Throw in imputation credits for Australian resident investors and there is an additional “1.5% to this already healthy margin” says Olivia Engel, State Street’s head of active quantitative equities for AsiaPac and senior portfolio manager Toby Warburton in their latest newsletter.

But investors need to be careful not to get lulled into a false sense of security, the pair said:

The perceived reliability of Australian dividend income could lead some investors to think of the market as being almost “bond-like”. This is a potentially dangerous misunderstanding. The capital value of an equity security is far more at risk than a bond. Furthermore, unlike bond coupon payments, dividend payments are not fixed. A company can change its dividend at any time.

They highlight that over “last five years, payout ratios have climbed to very high levels in aggregate (from 55% to 85%), while dividend yields have remained around the same levels (4.5%-5%)”.

That’s been possible, Engel and Warburton say, because resource companies and banks, to a lesser extent, have held their dividends steady “while experiencing a fall in earnings”.

But the risk is skewed toward lower dividends in the future.

“Earnings need to improve to sustain dividends in the Australian market from here, as payout ratios cannot increase much further, and probably need to come down.
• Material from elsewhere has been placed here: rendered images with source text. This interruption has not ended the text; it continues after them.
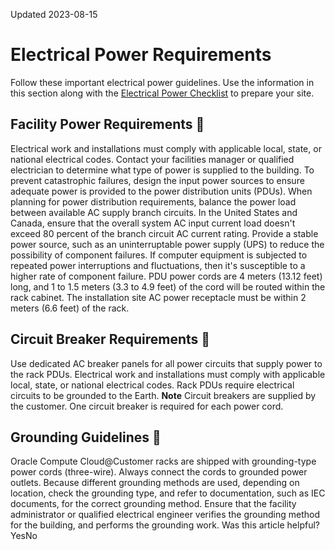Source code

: Updated 2023-08-15
# Electrical Power Requirements
Follow these important electrical power guidelines.
Use the information in this section along with the [Electrical Power Checklist](https://docs.oracle.com/en-us/iaas/compute-cloud-at-customer/topics/site-prep/site-checklists.htm#site_checklists__electrical-checklist) to prepare your site.
## Facility Power Requirements 🔗 
Electrical work and installations must comply with applicable local, state, or national electrical codes. Contact your facilities manager or qualified electrician to determine what type of power is supplied to the building. 
To prevent catastrophic failures, design the input power sources to ensure adequate power is provided to the power distribution units (PDUs). When planning for power distribution requirements, balance the power load between available AC supply branch circuits. In the United States and Canada, ensure that the overall system AC input current load doesn't exceed 80 percent of the branch circuit AC current rating. 
Provide a stable power source, such as an uninterruptable power supply (UPS) to reduce the possibility of component failures. If computer equipment is subjected to repeated power interruptions and fluctuations, then it's susceptible to a higher rate of component failure. 
PDU power cords are 4 meters (13.12 feet) long, and 1 to 1.5 meters (3.3 to 4.9 feet) of the cord will be routed within the rack cabinet. The installation site AC power receptacle must be within 2 meters (6.6 feet) of the rack. 
## **Circuit Breaker Requirements** 🔗 
Use dedicated AC breaker panels for all power circuits that supply power to the rack PDUs. Electrical work and installations must comply with applicable local, state, or national electrical codes. Rack PDUs require electrical circuits to be grounded to the Earth. 
**Note**
Circuit breakers are supplied by the customer. One circuit breaker is required for each power cord.
## Grounding Guidelines 🔗 
Oracle Compute Cloud@Customer racks are shipped with grounding-type power cords (three-wire). Always connect the cords to grounded power outlets. Because different grounding methods are used, depending on location, check the grounding type, and refer to documentation, such as IEC documents, for the correct grounding method. Ensure that the facility administrator or qualified electrical engineer verifies the grounding method for the building, and performs the grounding work. 
Was this article helpful?
YesNo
The Australian market is not immune from having payout ratios or dividends cut substantially, as was seen after the Global Financial Crisis in 2009,” the pair said.

They argue that while investing for the income dividends deliver may seem like a sensible long-term strategy, there are risks for investors.

Given their worry about the sustainability of dividend payments Engel and Warburton warn “there is no guarantee that last year’s dividend payment will be repeated this year or even that forecast dividends from sell-side analysts will be paid this year”.

That means that a “strategy of blindly buying companies with the highest reported dividend yield could expose investors to some high-risk securities”.

They believe that while a strategy that includes the long term purchase and hold of securities for the dividend payment flow may have merit, investors need to be able to ride out the swings in the value of the shares.

Australian Major Banks daily over the past year (Reuters Eikon)

“Income investing has a long and proud tradition; however, for investors who prize short-term capital stability and want a smooth trajectory of total returns, a more nuanced approach is needed” they said.